The other major change from the original is by giving the creatures a backstory, changing them from being simply weird little guys into gothic fairies. This choice shows del Toro’s interest in folklore as well as the gothic. However, backstory of the fairies only comes to fruition in a five-minute expository library research scene. There are some scenes that tie into tooth fairies–they give Sally a silver dollar when she hides a tooth under her pillow—we later find out that they eat the teeth of children. We also see a fairy circle in the garden. These additions combined with wanting to remain faithful to the plot of the original film feels both under and over baked, like a cake with burnt edges with raw insides.
Ultimately, this movie suffers from del Toro not being in the director’s chair and passing it off to a first and ultimately one time director. In the Q&A mentioned earlier, del Toro explains that he did not direct the film because he had already made Pan’s Labyrinth and explains that the two movies have too many similarities. He mostly wanted to focus on the production of the film. His fingerprints are all throughout the movie, in the creature and set designs, the house in particular is incredibly ornate and creepy. Del Toro cites the 19th century illustrator Arthur Rackham as an inspiration for Blackwood’s style of paintings, and Arthur Machen as an inspiration for the gothic fairytale elements. Machen was a gothic horror and fantasy writer, he had a penchant for writing about creatures, their relationship to the land and the folk who keep the knowledge of them alive. In Machen’s short story, The White People, we follow a young girl who explores old ruins and interacts with the “The White People” who turn out to be fairies. The young girl interreacts with them and is warned against them by her nurse—a woman of the common folk who have deep knowledge of these fairies and what they’re capable of.
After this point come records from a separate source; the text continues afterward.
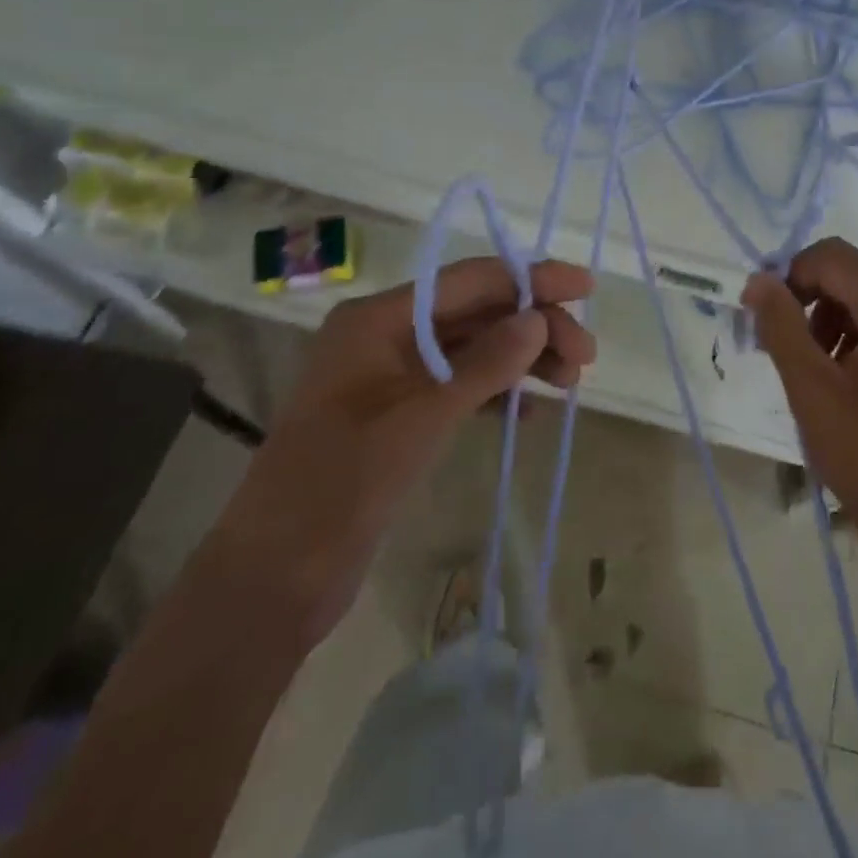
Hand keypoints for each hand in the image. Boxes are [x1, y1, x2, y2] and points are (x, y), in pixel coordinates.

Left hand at [210, 258, 595, 645]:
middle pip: (476, 313)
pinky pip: (460, 386)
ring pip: (472, 349)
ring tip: (570, 383)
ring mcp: (391, 377)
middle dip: (533, 326)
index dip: (530, 278)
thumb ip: (485, 364)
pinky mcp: (397, 415)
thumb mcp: (422, 418)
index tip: (584, 286)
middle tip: (585, 357)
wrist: (273, 579)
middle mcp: (386, 335)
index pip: (469, 281)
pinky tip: (527, 413)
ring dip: (521, 359)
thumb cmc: (342, 484)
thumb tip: (538, 318)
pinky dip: (495, 393)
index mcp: (381, 318)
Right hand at [743, 239, 857, 550]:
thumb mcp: (812, 388)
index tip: (758, 315)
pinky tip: (835, 380)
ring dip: (824, 322)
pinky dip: (848, 339)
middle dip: (806, 302)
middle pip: (849, 277)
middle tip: (776, 346)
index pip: (833, 258)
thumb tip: (757, 279)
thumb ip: (781, 325)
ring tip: (806, 371)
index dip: (789, 276)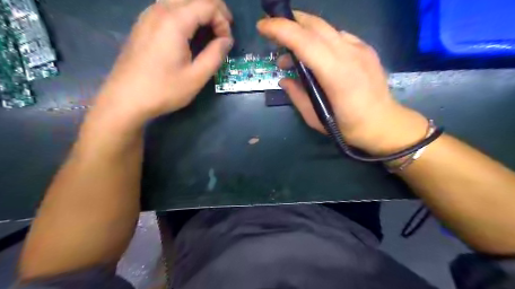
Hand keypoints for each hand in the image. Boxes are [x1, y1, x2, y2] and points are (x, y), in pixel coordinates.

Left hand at [94, 0, 233, 125]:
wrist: (125, 99)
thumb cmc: (164, 90)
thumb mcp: (196, 77)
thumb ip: (215, 55)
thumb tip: (226, 41)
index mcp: (175, 21)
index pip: (208, 5)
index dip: (223, 20)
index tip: (227, 42)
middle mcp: (159, 10)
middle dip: (214, 10)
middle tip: (223, 32)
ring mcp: (147, 15)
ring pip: (179, 0)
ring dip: (199, 11)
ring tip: (209, 30)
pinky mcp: (142, 24)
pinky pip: (167, 7)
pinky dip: (185, 14)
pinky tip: (188, 33)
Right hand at [257, 11, 431, 155]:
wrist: (384, 123)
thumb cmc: (348, 126)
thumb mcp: (315, 118)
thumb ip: (297, 95)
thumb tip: (284, 79)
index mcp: (336, 75)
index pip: (305, 42)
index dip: (281, 29)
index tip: (262, 26)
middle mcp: (349, 55)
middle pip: (315, 26)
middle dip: (290, 22)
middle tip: (273, 32)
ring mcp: (360, 48)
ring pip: (327, 28)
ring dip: (304, 32)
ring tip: (292, 52)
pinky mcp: (366, 48)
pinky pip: (338, 36)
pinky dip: (321, 39)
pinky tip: (317, 54)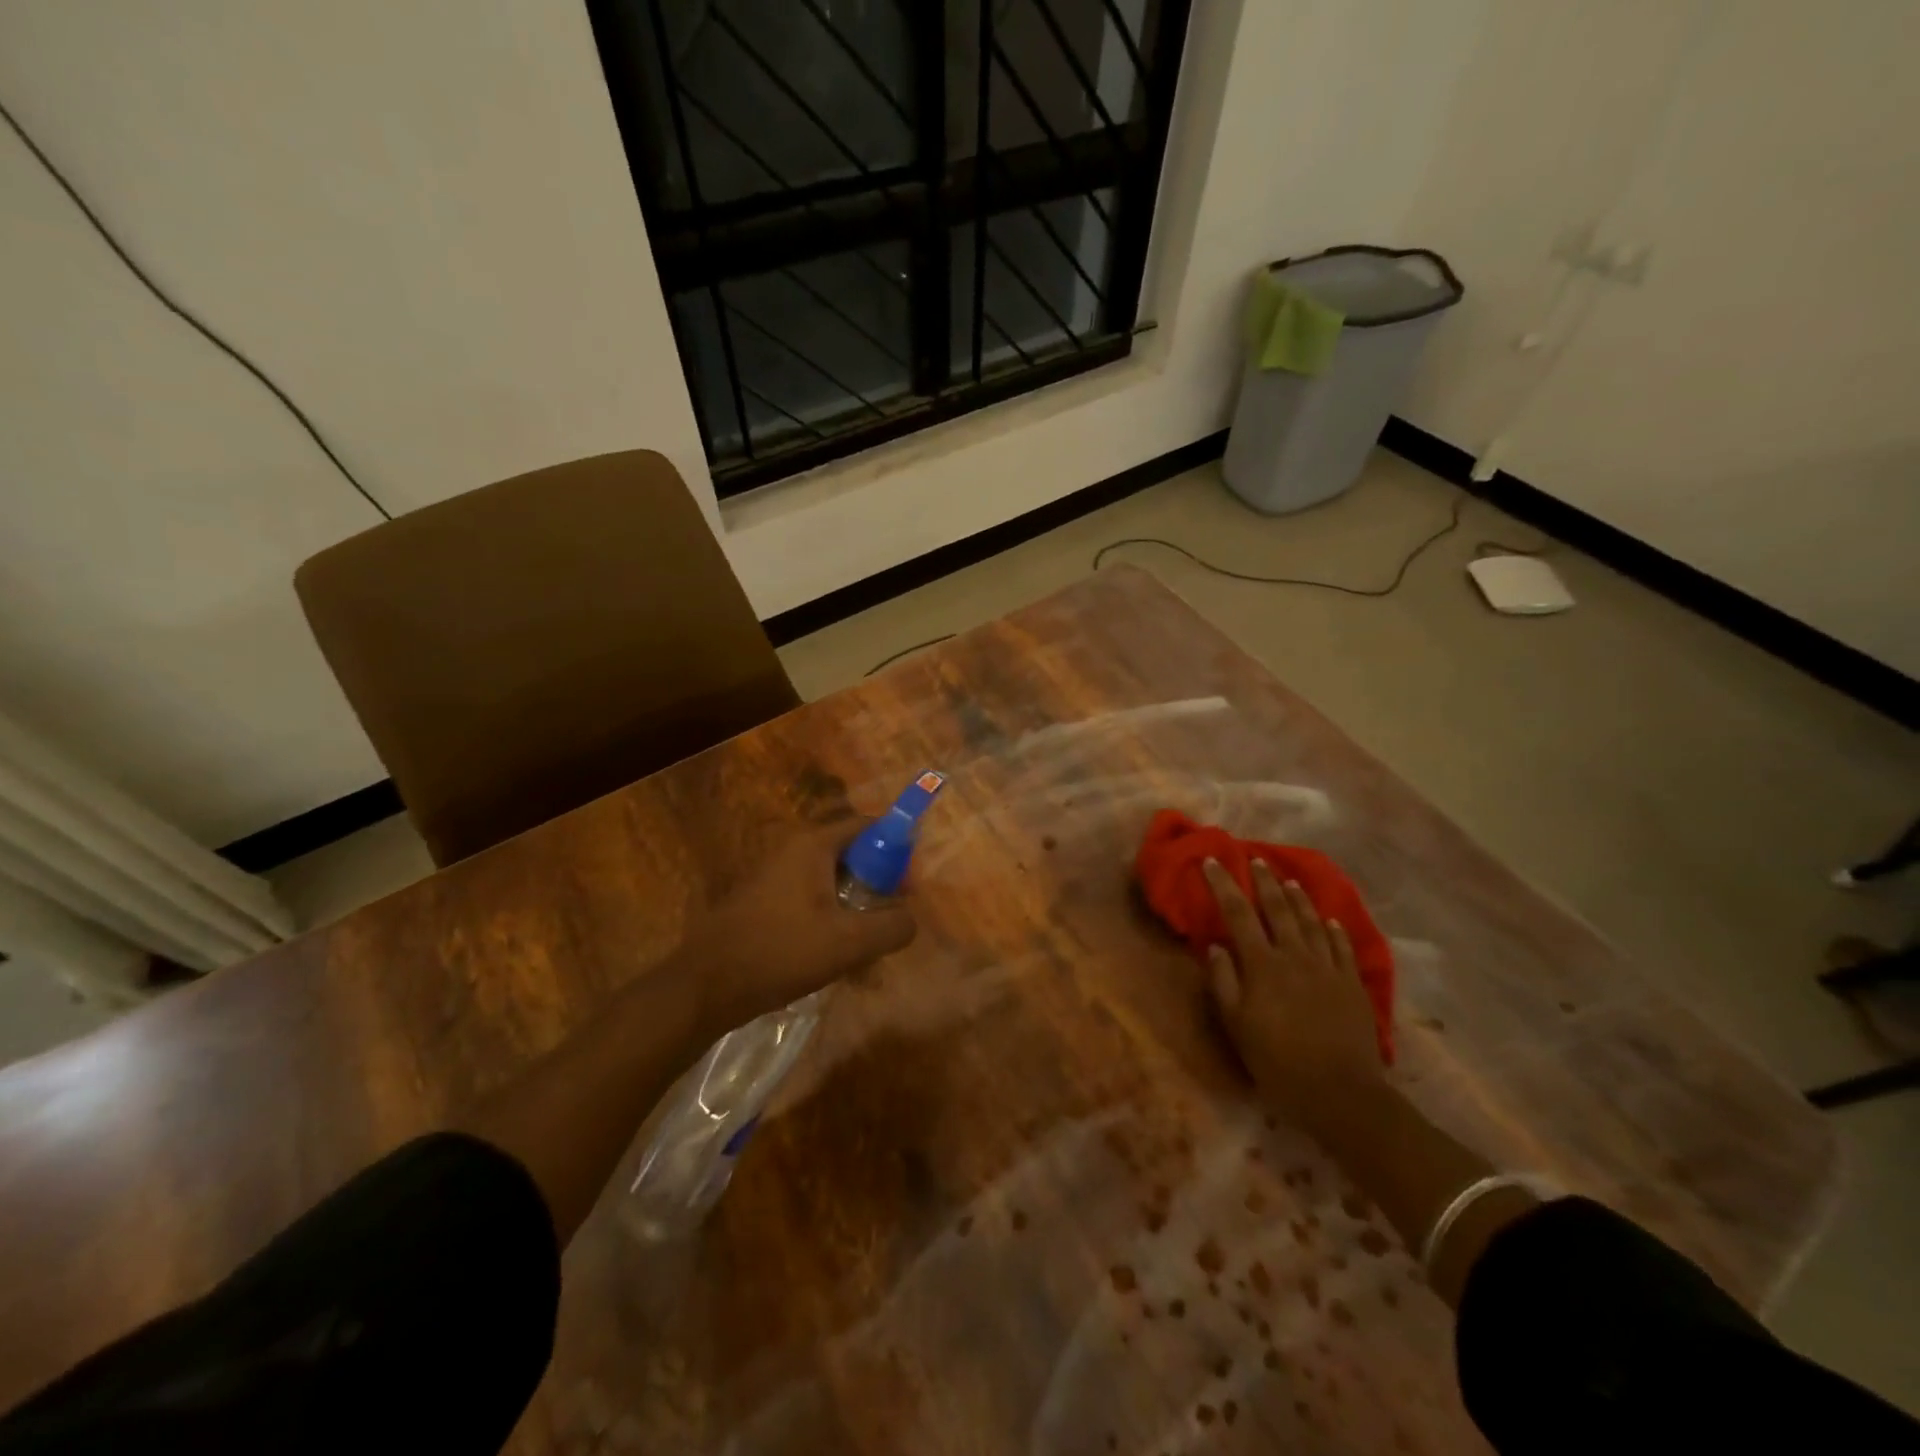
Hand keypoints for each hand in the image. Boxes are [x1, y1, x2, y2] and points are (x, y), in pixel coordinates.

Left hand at [682, 822, 915, 1034]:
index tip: (909, 884)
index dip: (897, 848)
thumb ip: (891, 926)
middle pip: (852, 854)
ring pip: (833, 882)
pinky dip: (832, 920)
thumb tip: (910, 919)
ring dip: (856, 909)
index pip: (868, 825)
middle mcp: (793, 850)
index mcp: (812, 845)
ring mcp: (776, 876)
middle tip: (892, 918)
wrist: (704, 986)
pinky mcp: (766, 902)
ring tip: (868, 948)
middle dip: (878, 884)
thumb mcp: (848, 942)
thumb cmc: (779, 952)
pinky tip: (838, 959)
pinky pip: (812, 900)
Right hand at [1203, 858, 1384, 1130]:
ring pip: (1312, 922)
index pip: (1238, 914)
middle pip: (1279, 909)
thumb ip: (1223, 982)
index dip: (1223, 885)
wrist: (1341, 1093)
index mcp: (1263, 965)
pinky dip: (1333, 929)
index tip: (1212, 861)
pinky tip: (1330, 920)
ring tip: (1290, 881)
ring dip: (1299, 898)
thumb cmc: (1278, 1062)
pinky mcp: (1352, 985)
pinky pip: (1342, 947)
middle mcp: (1296, 956)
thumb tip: (1216, 946)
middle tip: (1256, 860)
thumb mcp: (1237, 1026)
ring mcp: (1328, 968)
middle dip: (1264, 881)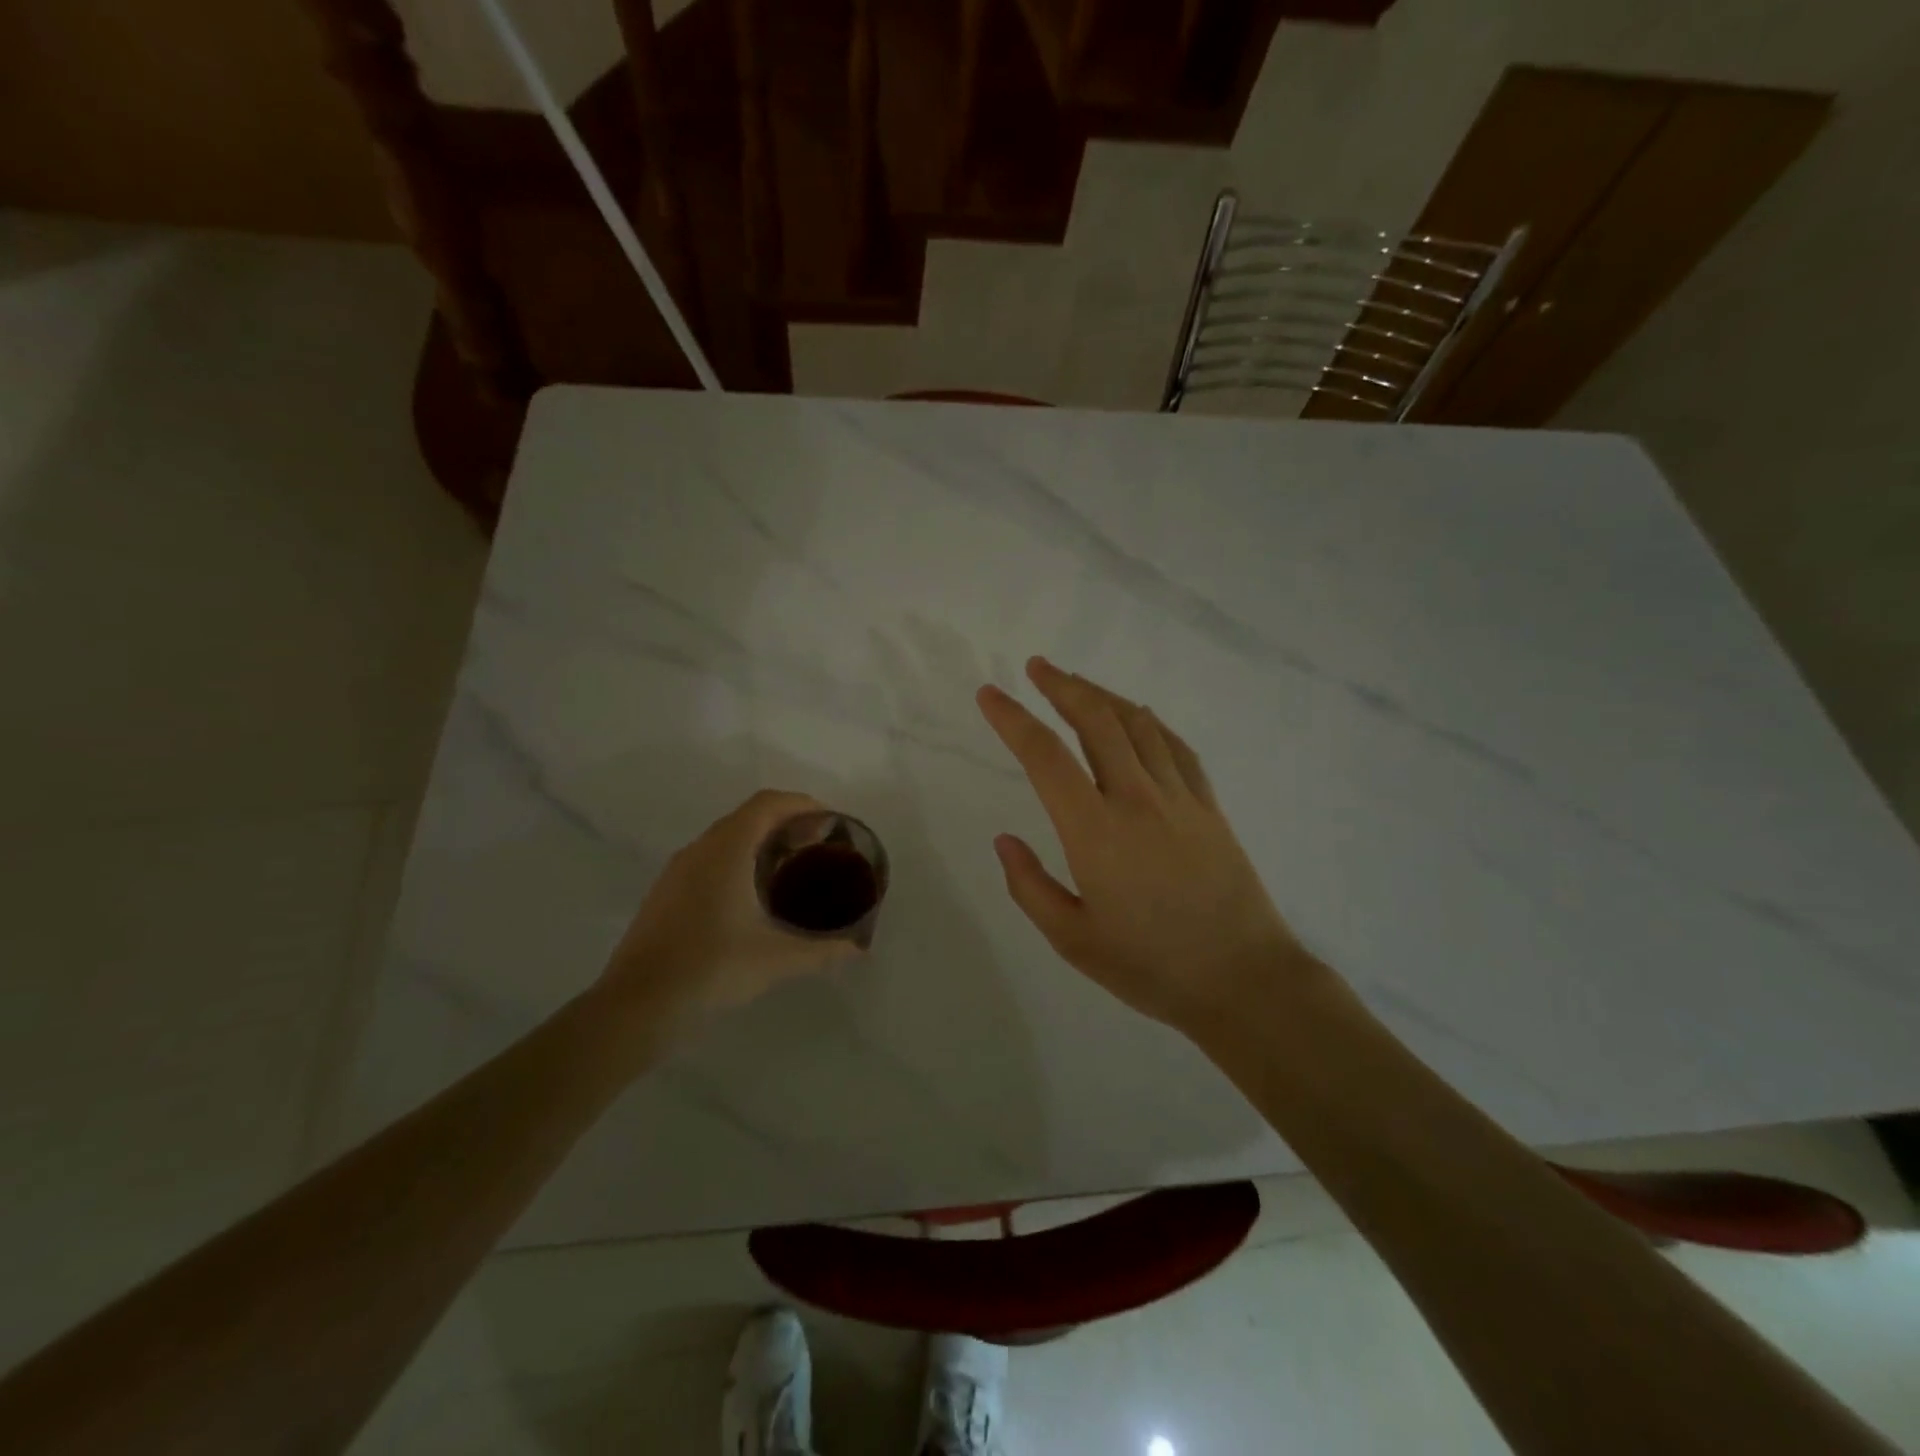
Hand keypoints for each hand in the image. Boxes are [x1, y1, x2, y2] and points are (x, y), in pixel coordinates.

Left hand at [602, 790, 857, 1023]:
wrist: (634, 1008)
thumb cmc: (710, 969)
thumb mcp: (775, 960)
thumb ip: (821, 950)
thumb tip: (858, 950)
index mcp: (726, 850)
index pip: (768, 804)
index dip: (802, 804)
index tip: (830, 822)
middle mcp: (700, 850)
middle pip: (748, 817)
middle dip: (786, 823)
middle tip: (819, 847)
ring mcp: (677, 871)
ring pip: (726, 839)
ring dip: (760, 842)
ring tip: (791, 870)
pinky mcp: (666, 894)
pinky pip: (709, 860)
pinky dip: (738, 861)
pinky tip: (752, 898)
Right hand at [978, 657, 1315, 1035]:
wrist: (1244, 981)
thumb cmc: (1150, 967)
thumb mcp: (1072, 940)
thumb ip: (1030, 886)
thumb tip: (1004, 840)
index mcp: (1095, 831)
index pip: (1045, 756)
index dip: (1012, 719)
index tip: (989, 694)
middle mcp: (1137, 799)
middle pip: (1096, 721)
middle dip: (1062, 686)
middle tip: (1036, 667)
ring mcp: (1179, 798)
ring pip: (1137, 724)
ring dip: (1103, 695)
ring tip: (1077, 683)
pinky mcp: (1209, 806)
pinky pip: (1176, 747)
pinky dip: (1151, 721)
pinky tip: (1138, 716)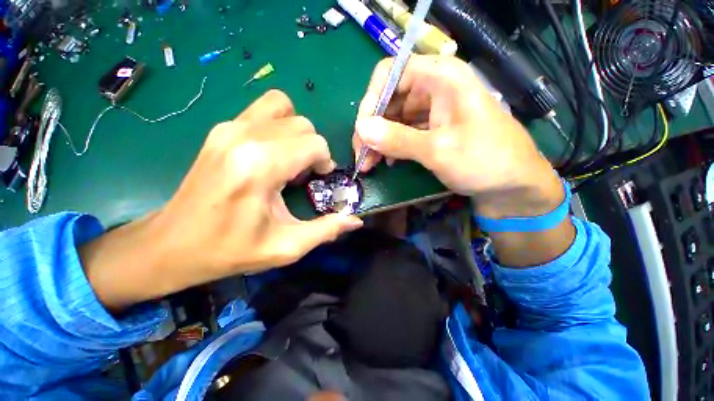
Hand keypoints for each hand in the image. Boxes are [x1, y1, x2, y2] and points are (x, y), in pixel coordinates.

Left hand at [82, 90, 362, 309]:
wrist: (172, 244)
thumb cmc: (231, 249)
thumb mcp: (286, 247)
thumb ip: (326, 231)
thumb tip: (355, 222)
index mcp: (261, 166)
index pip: (314, 143)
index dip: (325, 160)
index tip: (320, 178)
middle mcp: (245, 136)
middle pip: (303, 124)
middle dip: (313, 148)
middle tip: (305, 173)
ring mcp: (229, 127)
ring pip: (283, 107)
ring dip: (296, 132)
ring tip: (290, 158)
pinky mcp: (220, 129)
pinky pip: (263, 110)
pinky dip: (278, 125)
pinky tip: (272, 153)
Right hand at [353, 55, 563, 218]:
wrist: (513, 186)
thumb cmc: (485, 161)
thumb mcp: (439, 150)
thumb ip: (398, 139)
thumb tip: (361, 128)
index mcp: (441, 77)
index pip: (391, 73)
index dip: (372, 100)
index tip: (363, 131)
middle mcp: (434, 88)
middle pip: (389, 98)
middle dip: (372, 127)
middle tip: (361, 156)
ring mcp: (432, 110)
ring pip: (393, 118)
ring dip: (378, 140)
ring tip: (369, 163)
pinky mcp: (431, 129)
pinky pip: (403, 132)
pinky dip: (391, 146)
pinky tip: (386, 161)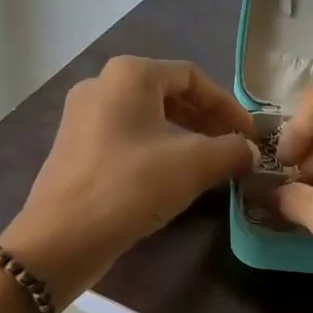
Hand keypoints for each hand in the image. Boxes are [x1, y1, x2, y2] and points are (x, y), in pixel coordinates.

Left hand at [0, 56, 255, 304]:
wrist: (63, 237)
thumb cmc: (132, 186)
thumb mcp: (194, 165)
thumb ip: (231, 151)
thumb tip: (249, 151)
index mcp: (129, 75)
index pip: (191, 76)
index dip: (226, 105)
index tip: (248, 134)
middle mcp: (100, 85)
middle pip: (167, 94)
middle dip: (204, 120)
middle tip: (231, 148)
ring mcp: (82, 118)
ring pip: (146, 119)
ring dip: (182, 138)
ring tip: (207, 165)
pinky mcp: (74, 150)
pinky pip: (126, 140)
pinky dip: (155, 151)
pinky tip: (171, 179)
It’s interesting that del Toro describes Don’t Be Afraid of the Dark as a Machenian story when it’s more like a haunted house story with creatures. Contrast this with Pan’s Labyrinth, which features a young girl protagonist interacting with the landscape which is home to many folk creatures and slowly becomes a part of her own fairy tale.
Guillermo del Toro was correct, everything in this movie that could make it better would end up making it almost identical to Pan’s Labyrinth. If there was more lore to the fairies beyond the five-minute exposition from the Librarian, the movie would move smoother than is currently. Alternatively, if there was less of the folk aspect, the movie would just be an effective creature feature. There’s just enough of the folk and gothic horror elements to leave the audience wanting more.